• [What is expected]: Pull every line with "time" from the entries below.

(Records supplied)

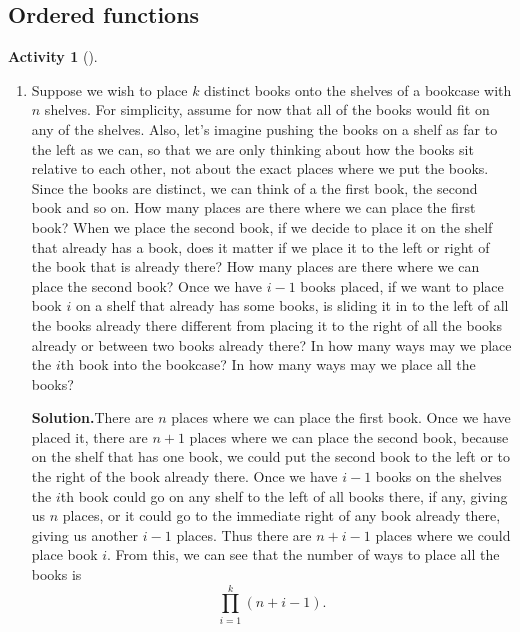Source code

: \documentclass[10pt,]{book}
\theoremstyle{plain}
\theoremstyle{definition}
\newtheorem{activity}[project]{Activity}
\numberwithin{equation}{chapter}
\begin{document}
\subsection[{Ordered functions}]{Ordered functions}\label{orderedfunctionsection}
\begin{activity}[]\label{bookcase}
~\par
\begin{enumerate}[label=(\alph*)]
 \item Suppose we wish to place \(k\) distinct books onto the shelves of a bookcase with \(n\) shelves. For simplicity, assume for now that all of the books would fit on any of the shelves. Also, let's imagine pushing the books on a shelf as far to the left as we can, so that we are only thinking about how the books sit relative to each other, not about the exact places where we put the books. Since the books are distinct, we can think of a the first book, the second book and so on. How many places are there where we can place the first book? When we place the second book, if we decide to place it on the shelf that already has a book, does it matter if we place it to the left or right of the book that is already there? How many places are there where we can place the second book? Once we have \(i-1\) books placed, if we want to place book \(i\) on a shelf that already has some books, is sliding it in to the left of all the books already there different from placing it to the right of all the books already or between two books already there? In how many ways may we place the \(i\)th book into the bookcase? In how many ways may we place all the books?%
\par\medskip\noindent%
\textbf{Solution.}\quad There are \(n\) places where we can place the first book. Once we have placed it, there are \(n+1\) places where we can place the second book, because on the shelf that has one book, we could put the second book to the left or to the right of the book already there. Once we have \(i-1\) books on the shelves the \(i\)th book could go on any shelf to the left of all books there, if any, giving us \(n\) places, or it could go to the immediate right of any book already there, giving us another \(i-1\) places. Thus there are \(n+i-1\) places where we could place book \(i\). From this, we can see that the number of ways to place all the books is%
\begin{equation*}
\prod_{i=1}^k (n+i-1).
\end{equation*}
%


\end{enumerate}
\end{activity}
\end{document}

(End Records supplied)
(Records supplied)

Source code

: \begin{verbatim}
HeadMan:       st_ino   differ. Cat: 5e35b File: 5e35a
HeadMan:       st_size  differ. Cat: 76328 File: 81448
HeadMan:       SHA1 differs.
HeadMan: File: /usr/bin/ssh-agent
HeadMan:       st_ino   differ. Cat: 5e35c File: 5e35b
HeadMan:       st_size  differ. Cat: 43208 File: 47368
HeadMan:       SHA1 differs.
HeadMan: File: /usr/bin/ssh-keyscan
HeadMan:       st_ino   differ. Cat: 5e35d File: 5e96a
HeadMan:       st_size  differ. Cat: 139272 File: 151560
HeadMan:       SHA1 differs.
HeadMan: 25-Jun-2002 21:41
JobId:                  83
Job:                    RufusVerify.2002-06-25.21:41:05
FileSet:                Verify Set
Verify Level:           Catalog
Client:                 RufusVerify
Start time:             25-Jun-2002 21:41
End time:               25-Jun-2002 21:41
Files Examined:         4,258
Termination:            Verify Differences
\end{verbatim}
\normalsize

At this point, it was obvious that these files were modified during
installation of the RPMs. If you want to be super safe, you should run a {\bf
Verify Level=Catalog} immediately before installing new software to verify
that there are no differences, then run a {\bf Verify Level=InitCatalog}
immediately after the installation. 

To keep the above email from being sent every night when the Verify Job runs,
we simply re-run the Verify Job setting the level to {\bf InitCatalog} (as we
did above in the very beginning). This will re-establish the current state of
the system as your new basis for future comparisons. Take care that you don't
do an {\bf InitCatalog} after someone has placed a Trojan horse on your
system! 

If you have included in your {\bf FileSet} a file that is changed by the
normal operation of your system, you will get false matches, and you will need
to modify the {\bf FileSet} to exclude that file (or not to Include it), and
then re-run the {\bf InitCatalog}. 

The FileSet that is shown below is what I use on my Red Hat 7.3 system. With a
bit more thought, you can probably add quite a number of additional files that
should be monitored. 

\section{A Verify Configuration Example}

(End Records supplied)

• [Solution to this problem]:
Start time:             25-Jun-2002 21:41
End time:               25-Jun-2002 21:41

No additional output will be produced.